Buschulte, K.* ; Kabitz, H.J.* ; Hagmeyer, L.* ; Hammerl, P.* ; Esselmann, A.* ; Wiederhold, C.* ; Skowasch, D.* ; Stolpe, C.* ; Joest, M.* ; Veitshans, S.* ; Höffgen, M.* ; Maqhuzu, P.N. ; Schwarzkopf, L. ; Hellmann, A.* ; Pfeifer, M.* ; Behr, J.* ; Karpavicius, R.* ; Günther, A.* ; Polke, M.* ; Höger, P.* ; Somogyi, V.* ; Lederer, C.W.* ; Markart, P.* ; Kreuter, M.*
Hospitalisation patterns in interstitial lung diseases: Data from the EXCITING-ILD registry.
Respir. Res. 25:5 (2024)
BACKGROUND: Interstitial lung diseases (ILD) comprise a heterogeneous group of mainly chronic lung diseases with more than 200 entities and relevant differences in disease course and prognosis. Little data is available on hospitalisation patterns in ILD. METHODS: The EXCITING-ILD (Exploring Clinical and Epidemiological Characteristics of Interstitial Lung Diseases) registry was analysed for hospitalisations. Reasons for hospitalisation were classified as all cause, ILD-related and respiratory hospitalisations, and patients were analysed for frequency of hospitalisations, time to first non-elective hospitalisation, mortality and progression-free survival. Additionally, the risk for hospitalisation according to GAP index and ILD subtype was calculated by Cox proportional-hazard models as well as influencing factors on prediction of hospitalisation by logistic regression with forward selection.
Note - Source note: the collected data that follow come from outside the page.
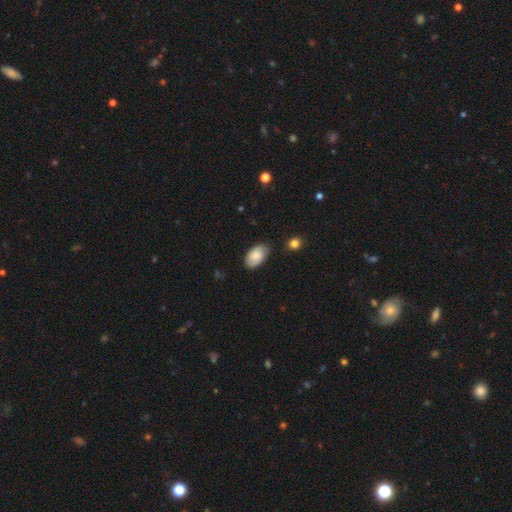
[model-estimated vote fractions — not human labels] Smooth or featured? smooth (77%)
How rounded? in between (94%)
Merging? none (77%)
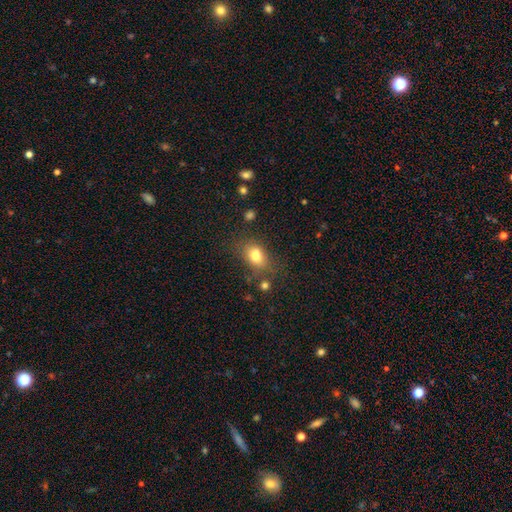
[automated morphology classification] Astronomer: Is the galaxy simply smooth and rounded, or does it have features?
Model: smooth — 77%.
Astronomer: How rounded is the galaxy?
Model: in between — 72%.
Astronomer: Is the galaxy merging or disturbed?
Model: none — 61%.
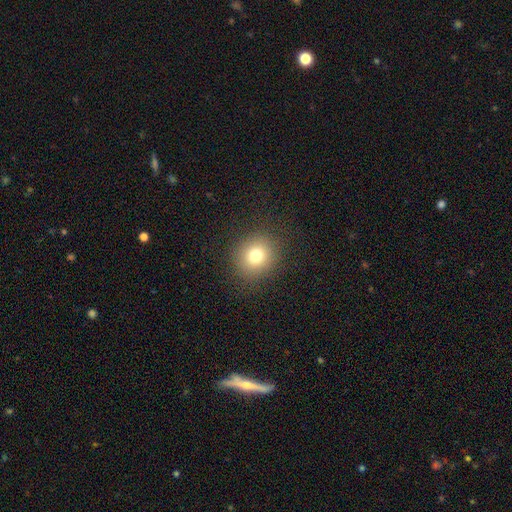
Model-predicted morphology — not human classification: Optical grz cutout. It shows a smooth galaxy with no disk features (77%) that is round (83%). Merging: none (89%).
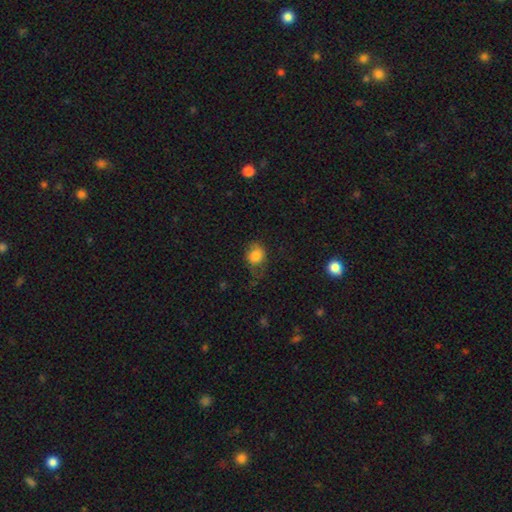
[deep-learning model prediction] Smooth or featured: smooth — 81% (star or artifact — 10%)
How rounded: round — 54% (in between — 45%)
Merging: none — 52% (minor disturbance — 29%)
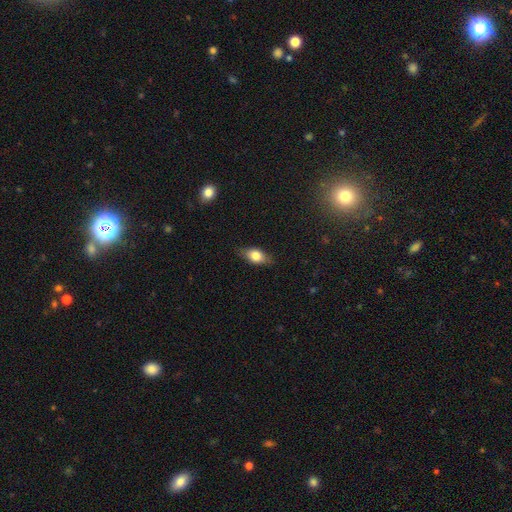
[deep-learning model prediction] A smooth galaxy with no disk features (74%) that is in between round and cigar-shaped (82%).

Vote fractions:
- Smooth or featured? smooth: 74% / featured or disk: 18% / star or artifact: 8%
- How rounded? in between: 82% / round: 11% / cigar-shaped: 7%
- Merging? none: 80% / minor disturbance: 16% / major disturbance: 3% / merger: 1%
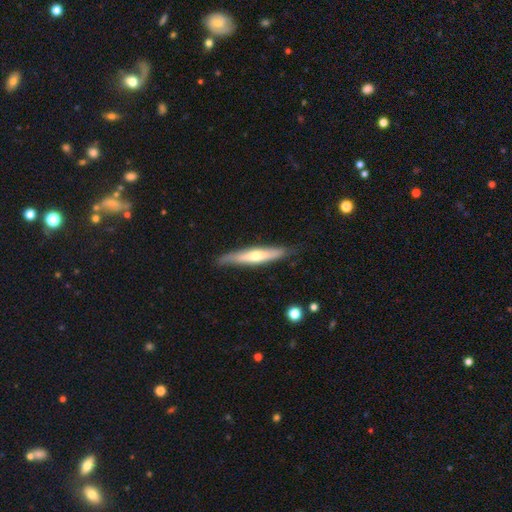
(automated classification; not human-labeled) Morphology: type=featured or disk (50%); merging=none (83%).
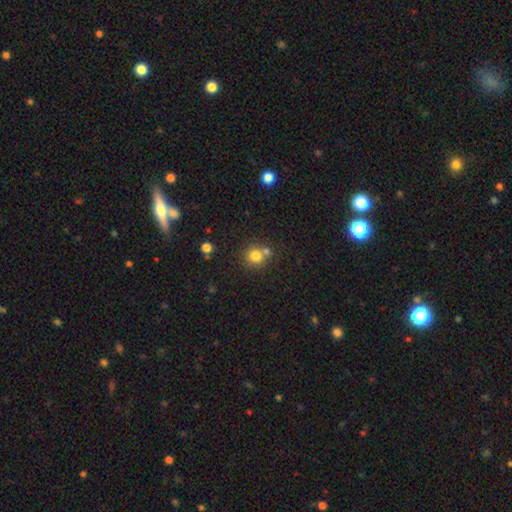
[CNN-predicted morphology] A smooth galaxy with no disk features (79%) that is round (90%).

Vote fractions:
- Smooth or featured? smooth: 79% / star or artifact: 13% / featured or disk: 8%
- How rounded? round: 90% / in between: 9% / cigar-shaped: 1%
- Merging? none: 61% / merger: 28% / minor disturbance: 8% / major disturbance: 3%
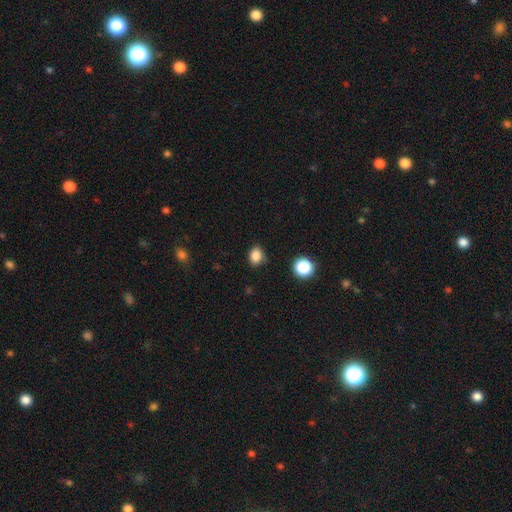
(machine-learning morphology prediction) Smooth or featured? smooth (85%)
How rounded? in between (54%)
Merging? none (79%)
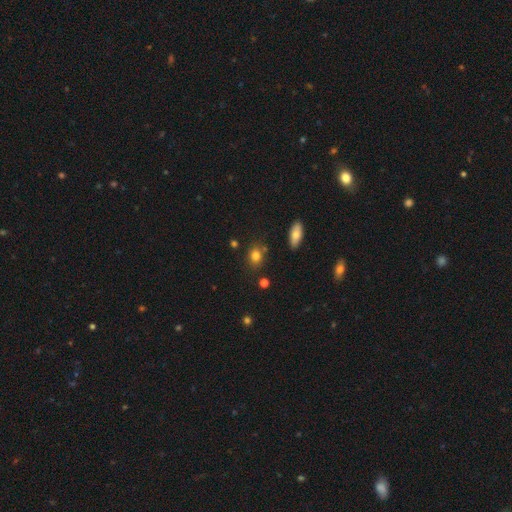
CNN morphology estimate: smooth 80%, star or artifact 12%, featured or disk 8%. Down the decision tree: how rounded — in between (53%); merging — none (77%).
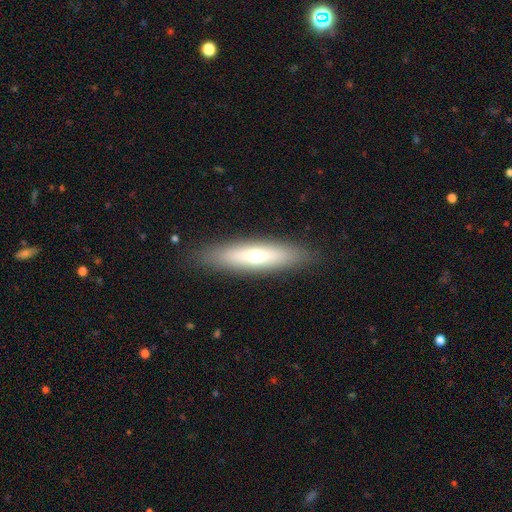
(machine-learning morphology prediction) Smooth or featured: smooth — 57% (featured or disk — 36%)
How rounded: cigar-shaped — 71% (in between — 27%)
Merging: none — 89% (minor disturbance — 8%)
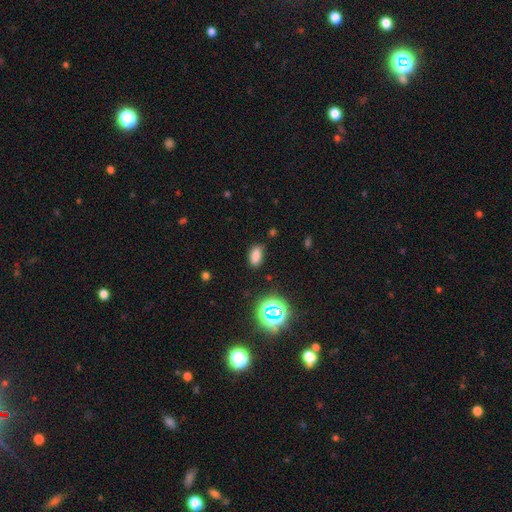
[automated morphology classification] Smooth or featured: smooth — 75% (star or artifact — 19%)
How rounded: in between — 89% (round — 7%)
Merging: none — 79% (minor disturbance — 16%)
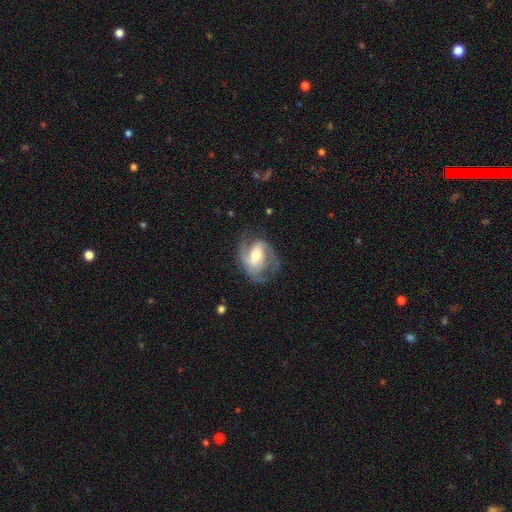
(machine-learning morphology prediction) A featured or disk galaxy (82%) with a weak bar (43%), 2 (65%) medium (52%) spiral arms (95%) and a moderate central bulge (59%).

Vote fractions:
- Smooth or featured? featured or disk: 82% / smooth: 12% / star or artifact: 5%
- Edge-on disk? no: 97% / yes: 3%
- Bar? weak: 43% / no: 35% / strong: 22%
- Spiral arms? yes: 95% / no: 5%
- Spiral winding? medium: 52% / loose: 25% / tight: 23%
- Spiral arm count? 2: 65% / 3: 17% / can't tell: 9% / 1: 5% / 4: 2% / more than 4: 2%
- Bulge size? moderate: 59% / small: 25% / large: 12% / none: 2% / dominant: 1%
- Merging? none: 64% / minor disturbance: 20% / major disturbance: 15% / merger: 2%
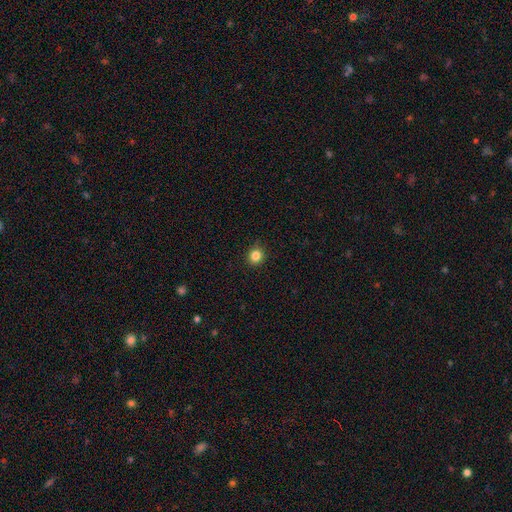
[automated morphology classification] This appears to be a smooth galaxy with no disk features (84%) that is round (86%). Merging: none (89%).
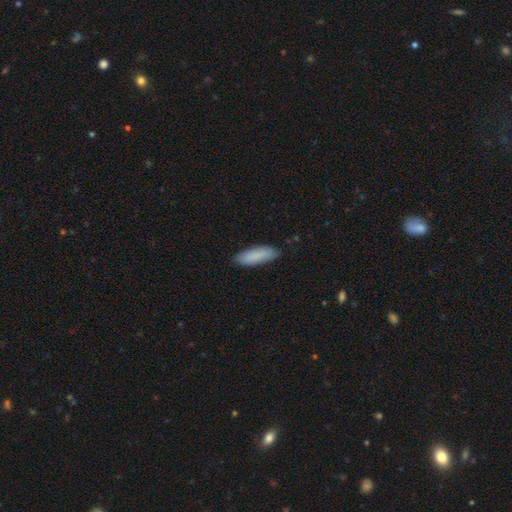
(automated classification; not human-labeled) Overall: smooth (87%). How rounded: in between (56%; cigar-shaped 43%). Merging: none (83%).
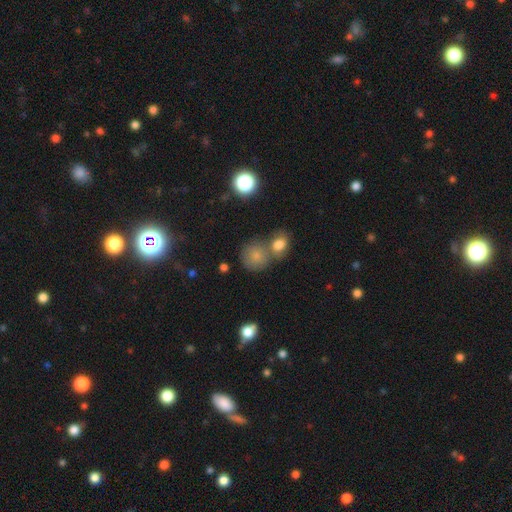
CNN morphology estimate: Smooth or featured?
  - smooth: 77% *
  - star or artifact: 13%
  - featured or disk: 10%
How rounded?
  - round: 83% *
  - in between: 16%
  - cigar-shaped: 1%
Merging?
  - none: 44% *
  - merger: 41%
  - minor disturbance: 11%
  - major disturbance: 4%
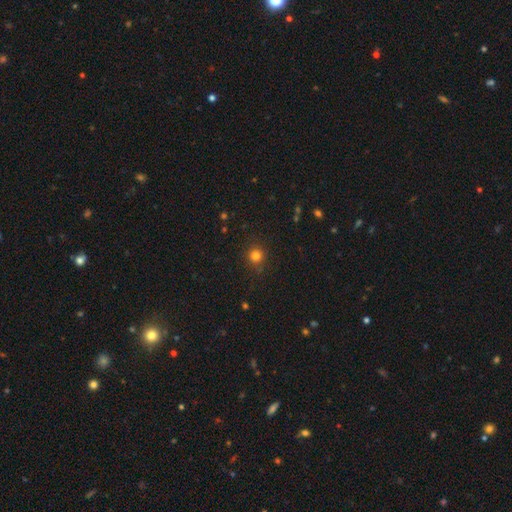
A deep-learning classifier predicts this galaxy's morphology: Overall: smooth (80%). How rounded: round (93%). Merging: none (87%).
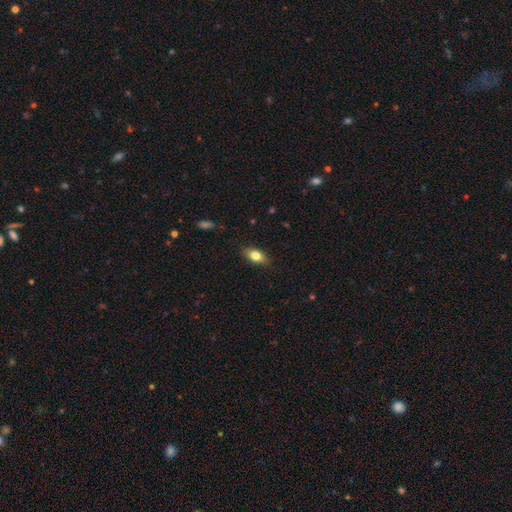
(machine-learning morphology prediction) Smooth or featured: smooth — 78% (featured or disk — 14%)
How rounded: in between — 86% (cigar-shaped — 8%)
Merging: none — 84% (minor disturbance — 13%)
RESULTS: In total, 601 patients were included. 1210 hospitalisations were recorded during the 6 months prior to registry inclusion until the last study visit. 800 (66.1%) were ILD-related, 59.3% of admissions were registered in the first year after inclusion. Mortality was associated with all cause, ILD-related and respiratory-related hospitalisation. Risk factors for hospitalisation were advanced disease (GAP Index stages II and III) and CTD (connective tissue disease)-ILDs. All cause hospitalisations were associated with pulmonary hypertension (OR 2.53, p = 0.005). ILD-related hospitalisations were associated with unclassifiable ILD and concomitant emphysema (OR = 2.133, p = 0.001) as well as with other granulomatous ILDs and a positive smoking status (OR = 3.082, p = 0.005). CONCLUSION: Our results represent a crucial contribution in understanding predisposing factors for hospitalisation in ILD and its major impact on mortality. Further studies to characterize the most vulnerable patient group as well as approaches to prevent hospitalisations are warranted.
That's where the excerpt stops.